Spread across a region of the Middle East with no border of their own, the Kurdish people are spread across the Turkey, Syria, Iraq, and Iran. While there is no official Kurdistan, 20,000 Kurds call Nashville home. The first Kurds arrived in Nashville in the 1980s followed by subsequent waves in the 1980’s and 1990’s. Salahadeen Center, the first Kurdish mosque in the U.S., was established in 1998.
Nashville hosts the largest Kurdish population in the United States. Little Kurdistan in Nashville is located near Elysian Fields, where one my find shops, cafes, and mosques representing the Kurdish community.
Many Kurds in Tennessee have come as refugees and escaped genocide, persecution, and marginalization. Many Kurds fleeing Iraq were civic leaders, and the area is home to a number of markets, bakeries, and cafes and other Kurdish owned businesses. Kurds in Tennessee represent a dynamic ethnic community in Southeast Nashville.
Nashville represents a dynamic Kurdish Muslim community. For cross-cultural workers, Nashville represents an opportunity for building relationships and living on mission in the city.

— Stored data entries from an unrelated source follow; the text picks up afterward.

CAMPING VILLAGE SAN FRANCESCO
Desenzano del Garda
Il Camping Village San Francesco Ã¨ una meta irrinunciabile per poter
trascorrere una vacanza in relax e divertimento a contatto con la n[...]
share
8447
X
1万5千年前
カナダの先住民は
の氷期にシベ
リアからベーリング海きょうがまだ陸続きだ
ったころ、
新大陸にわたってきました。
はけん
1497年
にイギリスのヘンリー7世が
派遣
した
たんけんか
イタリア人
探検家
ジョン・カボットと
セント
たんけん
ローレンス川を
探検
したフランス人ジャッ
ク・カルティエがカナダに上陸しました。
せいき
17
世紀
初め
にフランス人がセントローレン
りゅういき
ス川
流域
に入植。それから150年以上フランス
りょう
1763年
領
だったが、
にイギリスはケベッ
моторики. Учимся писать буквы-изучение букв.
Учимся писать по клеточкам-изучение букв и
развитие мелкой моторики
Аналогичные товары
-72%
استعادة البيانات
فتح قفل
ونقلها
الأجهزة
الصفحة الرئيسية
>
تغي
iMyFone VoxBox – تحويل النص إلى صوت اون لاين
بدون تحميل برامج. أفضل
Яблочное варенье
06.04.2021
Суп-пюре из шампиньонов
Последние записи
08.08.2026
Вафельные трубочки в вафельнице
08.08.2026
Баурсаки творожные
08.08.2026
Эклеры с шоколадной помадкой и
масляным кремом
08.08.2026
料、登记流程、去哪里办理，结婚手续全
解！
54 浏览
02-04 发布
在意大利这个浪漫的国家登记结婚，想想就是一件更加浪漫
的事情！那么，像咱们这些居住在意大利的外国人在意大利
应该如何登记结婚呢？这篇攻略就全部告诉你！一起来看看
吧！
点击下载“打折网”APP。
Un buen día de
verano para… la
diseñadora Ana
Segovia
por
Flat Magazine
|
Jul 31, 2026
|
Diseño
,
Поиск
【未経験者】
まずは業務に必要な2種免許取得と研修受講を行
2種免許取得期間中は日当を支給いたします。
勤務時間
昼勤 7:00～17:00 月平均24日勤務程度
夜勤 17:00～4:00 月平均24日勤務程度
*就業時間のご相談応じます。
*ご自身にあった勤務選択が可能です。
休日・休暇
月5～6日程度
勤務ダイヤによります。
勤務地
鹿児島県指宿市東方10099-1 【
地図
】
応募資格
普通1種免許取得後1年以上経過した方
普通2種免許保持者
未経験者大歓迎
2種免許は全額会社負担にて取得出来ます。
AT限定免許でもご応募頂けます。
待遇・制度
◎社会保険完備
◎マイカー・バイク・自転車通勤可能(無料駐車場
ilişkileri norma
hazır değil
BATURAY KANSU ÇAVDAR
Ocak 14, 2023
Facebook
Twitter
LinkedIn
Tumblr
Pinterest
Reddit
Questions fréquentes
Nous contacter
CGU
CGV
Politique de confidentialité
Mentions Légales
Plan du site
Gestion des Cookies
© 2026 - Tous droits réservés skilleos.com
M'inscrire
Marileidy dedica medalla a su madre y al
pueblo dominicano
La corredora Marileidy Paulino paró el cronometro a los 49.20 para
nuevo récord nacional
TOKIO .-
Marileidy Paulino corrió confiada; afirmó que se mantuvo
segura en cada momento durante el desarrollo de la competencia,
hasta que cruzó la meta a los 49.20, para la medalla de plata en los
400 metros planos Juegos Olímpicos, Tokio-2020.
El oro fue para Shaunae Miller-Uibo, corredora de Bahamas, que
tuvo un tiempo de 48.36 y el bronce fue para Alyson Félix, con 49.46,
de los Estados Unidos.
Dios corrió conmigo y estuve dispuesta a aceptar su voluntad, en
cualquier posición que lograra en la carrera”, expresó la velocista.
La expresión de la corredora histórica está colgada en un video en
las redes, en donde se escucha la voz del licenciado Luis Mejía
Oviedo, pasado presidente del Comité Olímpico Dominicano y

I live in near Little Kurdistan, have many close Kurdish friends, and through them, continue to regularly meet new arrivals. Though estimates in your article are 20,000, there is no way to account for those who are here who have not officially identified themselves as Kurdish. That may be in part due to official forms (for work or driver’s license or other applications) often do not include Kurdistan as an option for nationality since Kurdistan is not a recognized country. Many have come through the US southern border. Once released from detention camps by ICE, many of my Kurdish friends drive south for them and bring them to Nashville to begin their new life here. 20,000 may be a good starting point. However, there may be many more.